ONJava.com -- The Independent Source for Enterprise Java
oreilly.comSafari Books Online.Conferences.

advertisement

AddThis Social Bookmark Button O'Reilly Book Excerpts: Java Network Programming, 3rd Edition

URLs and URIs, Proxies and Passwords

by Elliotte Rusty Harold

The URLEncoder and URLDecoder Classes

One of the challenges faced by the designers of the Web was dealing with the differences between operating systems. These differences can cause problems with URLs: for example, some operating systems allow spaces in filenames; some don't. Most operating systems won't complain about a # sign in a filename; but in a URL, a # sign indicates that the filename has ended, and a fragment identifier follows. Other special characters, nonalphanumeric characters, and so on, all of which may have a special meaning inside a URL or on another operating system, present similar problems. To solve these problems, characters used in URLs must come from a fixed subset of ASCII, specifically:

Related Reading

Java Network Programming
By Elliotte Rusty Harold

  • The capital letters A-Z

  • The lowercase letters a-z

  • The digits 0-9

  • The punctuation characters - _ . ! ~ * ' (and ,)

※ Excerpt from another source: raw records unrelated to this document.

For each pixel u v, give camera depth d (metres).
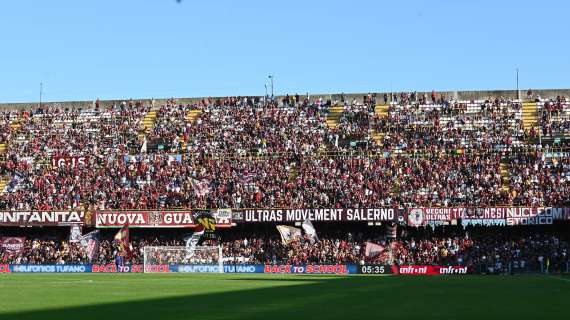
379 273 94.81
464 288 56.34
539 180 102.81
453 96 125.12
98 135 123.19
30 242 105.25
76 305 39.31
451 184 102.81
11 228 109.62
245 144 117.19
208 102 130.12
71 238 103.06
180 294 48.94
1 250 104.38
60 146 120.50
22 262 102.81
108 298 44.91
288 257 98.00
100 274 90.81
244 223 101.75
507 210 96.25
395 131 117.81
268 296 46.81
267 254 99.31
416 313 34.53
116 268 100.06
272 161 111.69
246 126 121.44
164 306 38.81
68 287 57.69
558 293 49.84
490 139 113.19
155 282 66.81
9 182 112.56
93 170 112.62
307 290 53.56
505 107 120.19
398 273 94.38
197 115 126.94
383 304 39.94
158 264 99.56
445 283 64.75
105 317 32.69
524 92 124.44
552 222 95.31
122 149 118.69
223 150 116.56
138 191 107.31
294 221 99.88
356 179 105.25
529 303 40.66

The characters : / & ? @ # ; $ + = and % may also be used, but only for their specified purposes. If these characters occur as part of a filename, they and all other characters should be encoded.

The encoding is very simple. Any characters that are not ASCII numerals, letters, or the punctuation marks specified earlier are converted into bytes and each byte is written as a percent sign followed by two hexadecimal digits. Spaces are a special case because they're so common. Besides being encoded as %20, they can be encoded as a plus sign (+). The plus sign itself is encoded as %2B. The / # = & and ? characters should be encoded when they are used as part of a name, and not as a separator between parts of the URL.

WARNING This scheme doesn't work well in heterogeneous environments with multiple character sets. For example, on a U.S. Windows system, é is encoded as %E9. On a U.S. Mac, it's encoded as %8E. The existence of variations is a distinct shortcoming of the current URI specification that should be addressed in the future through Internationalized Resource Identifiers (IRIs).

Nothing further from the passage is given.